DATASET ENTRIES
· · ·

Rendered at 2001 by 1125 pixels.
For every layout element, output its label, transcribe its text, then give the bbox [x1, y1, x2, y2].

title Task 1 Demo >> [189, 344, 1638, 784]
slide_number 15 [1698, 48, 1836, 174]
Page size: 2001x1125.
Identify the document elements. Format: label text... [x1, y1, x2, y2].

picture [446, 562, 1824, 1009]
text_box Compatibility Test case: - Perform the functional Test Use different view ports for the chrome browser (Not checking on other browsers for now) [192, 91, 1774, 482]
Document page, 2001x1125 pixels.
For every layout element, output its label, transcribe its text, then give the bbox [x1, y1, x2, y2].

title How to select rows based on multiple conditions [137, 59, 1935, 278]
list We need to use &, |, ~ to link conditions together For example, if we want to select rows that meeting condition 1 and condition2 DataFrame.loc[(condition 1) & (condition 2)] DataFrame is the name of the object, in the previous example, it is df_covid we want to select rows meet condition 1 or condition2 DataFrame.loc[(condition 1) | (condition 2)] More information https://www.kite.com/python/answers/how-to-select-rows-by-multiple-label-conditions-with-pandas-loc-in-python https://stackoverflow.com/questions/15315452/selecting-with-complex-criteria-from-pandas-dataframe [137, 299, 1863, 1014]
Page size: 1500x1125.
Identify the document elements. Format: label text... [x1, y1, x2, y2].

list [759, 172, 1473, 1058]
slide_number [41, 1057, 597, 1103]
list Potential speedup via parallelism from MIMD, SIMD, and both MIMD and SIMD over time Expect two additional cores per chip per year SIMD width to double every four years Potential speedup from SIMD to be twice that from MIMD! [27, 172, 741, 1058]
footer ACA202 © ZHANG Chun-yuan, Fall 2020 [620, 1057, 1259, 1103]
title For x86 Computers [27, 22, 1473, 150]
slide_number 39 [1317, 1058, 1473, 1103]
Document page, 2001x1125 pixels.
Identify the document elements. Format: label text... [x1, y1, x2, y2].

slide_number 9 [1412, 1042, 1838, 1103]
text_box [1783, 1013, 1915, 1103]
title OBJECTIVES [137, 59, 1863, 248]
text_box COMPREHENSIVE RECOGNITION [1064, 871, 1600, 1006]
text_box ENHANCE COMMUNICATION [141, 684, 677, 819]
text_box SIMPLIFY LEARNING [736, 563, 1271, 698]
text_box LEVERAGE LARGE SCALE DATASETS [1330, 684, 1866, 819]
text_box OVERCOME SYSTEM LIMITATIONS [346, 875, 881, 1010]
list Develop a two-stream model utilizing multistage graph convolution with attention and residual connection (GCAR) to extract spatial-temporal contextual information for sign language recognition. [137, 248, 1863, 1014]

· · ·

EXERCISE DIRECTIONS
Keep every word as given and return the full listing.

EXPECTED ANSWER
Rendered at 2001 by 1125 pixels.
For every layout element, output its label, transcribe its text, then give the bbox [x1, y1, x2, y2].

title Task 1 Demo >> [189, 344, 1638, 784]
slide_number 15 [1698, 48, 1836, 174]
Page size: 2001x1125.
Identify the document elements. Format: label text... [x1, y1, x2, y2].

picture [446, 562, 1824, 1009]
text_box Compatibility Test case: - Perform the functional Test Use different view ports for the chrome browser (Not checking on other browsers for now) [192, 91, 1774, 482]
Document page, 2001x1125 pixels.
For every layout element, output its label, transcribe its text, then give the bbox [x1, y1, x2, y2].

title How to select rows based on multiple conditions [137, 59, 1935, 278]
list We need to use &, |, ~ to link conditions together For example, if we want to select rows that meeting condition 1 and condition2 DataFrame.loc[(condition 1) & (condition 2)] DataFrame is the name of the object, in the previous example, it is df_covid we want to select rows meet condition 1 or condition2 DataFrame.loc[(condition 1) | (condition 2)] More information https://www.kite.com/python/answers/how-to-select-rows-by-multiple-label-conditions-with-pandas-loc-in-python https://stackoverflow.com/questions/15315452/selecting-with-complex-criteria-from-pandas-dataframe [137, 299, 1863, 1014]
Page size: 1500x1125.
Identify the document elements. Format: label text... [x1, y1, x2, y2].

list [759, 172, 1473, 1058]
slide_number [41, 1057, 597, 1103]
list Potential speedup via parallelism from MIMD, SIMD, and both MIMD and SIMD over time Expect two additional cores per chip per year SIMD width to double every four years Potential speedup from SIMD to be twice that from MIMD! [27, 172, 741, 1058]
footer ACA202 © ZHANG Chun-yuan, Fall 2020 [620, 1057, 1259, 1103]
title For x86 Computers [27, 22, 1473, 150]
slide_number 39 [1317, 1058, 1473, 1103]
Document page, 2001x1125 pixels.
Identify the document elements. Format: label text... [x1, y1, x2, y2].

slide_number 9 [1412, 1042, 1838, 1103]
text_box [1783, 1013, 1915, 1103]
title OBJECTIVES [137, 59, 1863, 248]
text_box COMPREHENSIVE RECOGNITION [1064, 871, 1600, 1006]
text_box ENHANCE COMMUNICATION [141, 684, 677, 819]
text_box SIMPLIFY LEARNING [736, 563, 1271, 698]
text_box LEVERAGE LARGE SCALE DATASETS [1330, 684, 1866, 819]
text_box OVERCOME SYSTEM LIMITATIONS [346, 875, 881, 1010]
list Develop a two-stream model utilizing multistage graph convolution with attention and residual connection (GCAR) to extract spatial-temporal contextual information for sign language recognition. [137, 248, 1863, 1014]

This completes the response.